When you reach the line with "If you can't" in the data below, begin printing lines exactly, and stop once the line with "each variance directly" has been printed.

- EXCERPTED RECORDS
▶
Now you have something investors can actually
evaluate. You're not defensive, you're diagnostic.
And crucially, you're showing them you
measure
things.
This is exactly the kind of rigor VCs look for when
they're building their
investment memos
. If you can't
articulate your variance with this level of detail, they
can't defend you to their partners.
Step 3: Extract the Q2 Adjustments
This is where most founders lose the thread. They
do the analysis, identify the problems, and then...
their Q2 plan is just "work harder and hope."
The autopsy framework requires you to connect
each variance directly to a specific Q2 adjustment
◀
▶
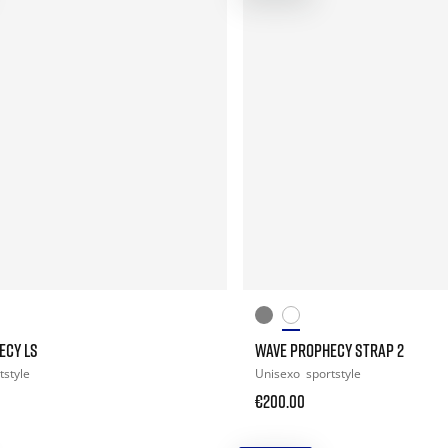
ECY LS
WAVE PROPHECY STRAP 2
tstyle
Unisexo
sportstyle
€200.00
◀
- ANSWER TO THE EXERCISE
. If you can't
articulate your variance with this level of detail, they
can't defend you to their partners.
Step 3: Extract the Q2 Adjustments
This is where most founders lose the thread. They
do the analysis, identify the problems, and then...
their Q2 plan is just "work harder and hope."
The autopsy framework requires you to connect
each variance directly to a specific Q2 adjustment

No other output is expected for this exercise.